TED Talks are monologues, I imagine it would be hard to convert it to a Question-Answer format required to train a chat model.
E.g. "Hey Open assistant please write a funny lecture/presentation about procrastination"
Do you want to try converting to dialog? Maybe come up with creative ways to parse the text to turn into q/a style?
I am very sorry to say, that my coding-abilities are not sufficient to do so. I could try to think of ideas for the parsing but not for it’s implementation. I also could try to do it manually at least for some presentations. But may I ask - wasn’t it sufficient to just use each presentation as the answer to a prompt asking for such presentation? Additionally an expert might have to check first, if using the transcripts as data-feed for LM is covered by the license.
Here it is the license: https://www.ted.com/about/our-organization/our-policies-terms/ted-talks-usage-policy.

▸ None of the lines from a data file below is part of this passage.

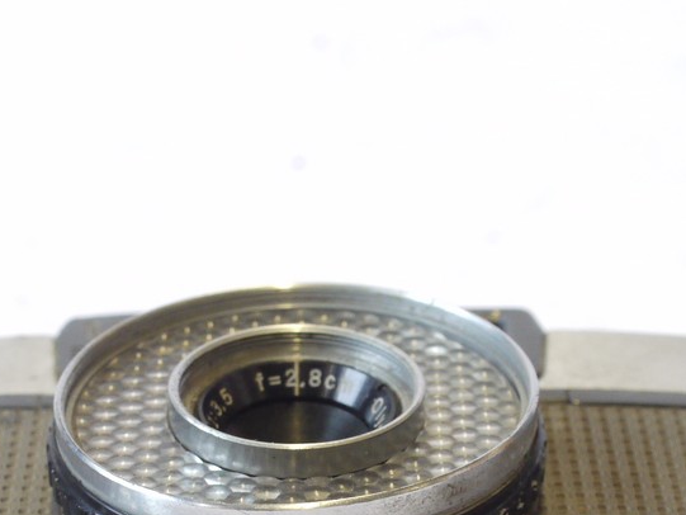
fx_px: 2636
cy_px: 530
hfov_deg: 14.8
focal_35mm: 133
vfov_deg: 11.0
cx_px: 295
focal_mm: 30
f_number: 7.1
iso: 800
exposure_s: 1/60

And here the relative about Transcript:
"Transcripts and subtitles may be used under the same Creative Commons license in conjunction with the TED Talk video. Copyright on the transcripts is owned by TED and any edits, alternate usage rights or changes to these documents are not permitted without permission. Therefore, if you wanted to publish a TED Talk in a book, test, play, or any other publication, permission is required."
It seems quite closed corporately.
I'll make a request
Hi all what is the status on this? Are we continuing this or if not, i can close the issue. thank you for looking into this :)
@ontocord I made a request through the TED-inquiry-form but an answer is still pending.
Thank you!
Unfortunately they want to charge the use of the transcipts. Sry that I did not tell earlier.